This lecture describes the latest advances in the emerging field of nanofluidics, the science of molecular flows, which explores fluid flow and transport at nanometric scales. This world of infinitely small fluidics is the frontier where the continuum of fluid mechanics meets the atomic nature of matter, or even its quantum nature. This is the frontier where the continuum of fluid mechanics meets the atomic nature of matter, and even its quantum nature. We can observe virtually frictionless flows, emerging quantum effects, and memory effects that now make it possible to dream of ionic calculators. Nature takes full advantage of fluidic quirks at the nanoscale. Using a circuitry made up of multiple biological channels, it is capable of incredible technological feats : ion pumps, proton turbines, ultra-selective pores, stimulable channels... simply breathtaking fluidic goldsmithery. Can we draw inspiration from and match these performances with artificial channels ? What are the specific properties of fluids at nanoscale ? How can they be quantified experimentally ? Can they be exploited for innovation ?

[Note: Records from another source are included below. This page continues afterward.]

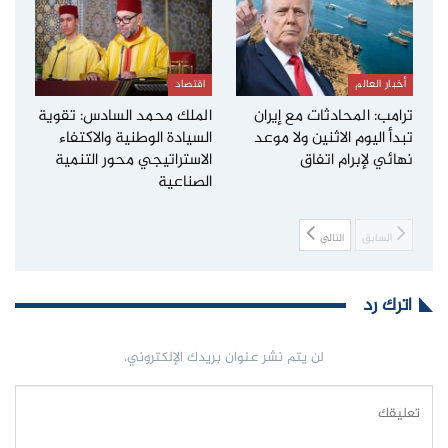
أخبار العالم
اقتصاد
ترامب: المحادثات مع إيران
الملك محمد السادس: تقوية
تبدأ اليوم الاثنين ولا موعد
السيادة الوطنية والاكتفاء
نهائي لإبرام اتفاق
الاستراتيجي محور التنمية
الصناعية
السابق
التالي
اترك رد
لن يتم نشر عنوان بريدك الإلكتروني.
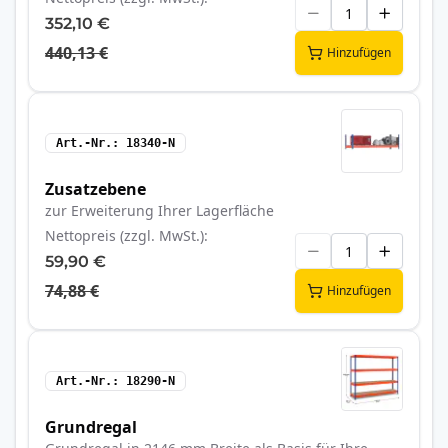
352,10 €
440,13 €
Hinzufügen
Art.-Nr.
18340-N
Zusatzebene
zur Erweiterung Ihrer Lagerfläche
Nettopreis (zzgl. MwSt.)
59,90 €
74,88 €
Hinzufügen
Art.-Nr.
18290-N
Grundregal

The lecture will address the fundamental questions posed by fluid transport at molecular or nanoscale, and the emerging properties at these scales. In particular, we will introduce the new experimental and theoretical tools that have been developed to measure, understand and exploit new transport properties at nano-scales. We will also discuss a number of phenomena that have recently come to light, and which, while not exhaustive, provide an insight into important advances in nanofluidics : continuum limit(s) ; role of fluctuations ; classical and quantum friction ; linear ion transport and molecular sieving ; non-linear ion transport, diodes and ion Coulomb blockade ; Bjerrum pairs, Kosterlitz-Thouless transition, Wien effect ; neuromorphic responses ; osmosis, van 't Hoff and unconventional osmosis phenomena ; etc.
Nanofluidics is also a field where there is a short path between fundamental science and disruptive innovation, as new nanofluidic properties offer unexpected solutions for multiple applications, including desalination, water remediation, or blue energy - notably osmotic energy. We will explore a few examples where this path has led to breakthrough innovations.
It's difficult to cover the whole field exhaustively, as it encompasses multiple concepts at the interface between hydrodynamics, statistical physics, non-equilibrium thermodynamics, condensed matter, chemistry and more. We will therefore approach the subject in "impressionistic " fashion, highlighting and focusing on key concepts, important experiments and recent theoretical advances. These emerging concepts are at the heart of fundamental research in nanofluidics and their link to innovation.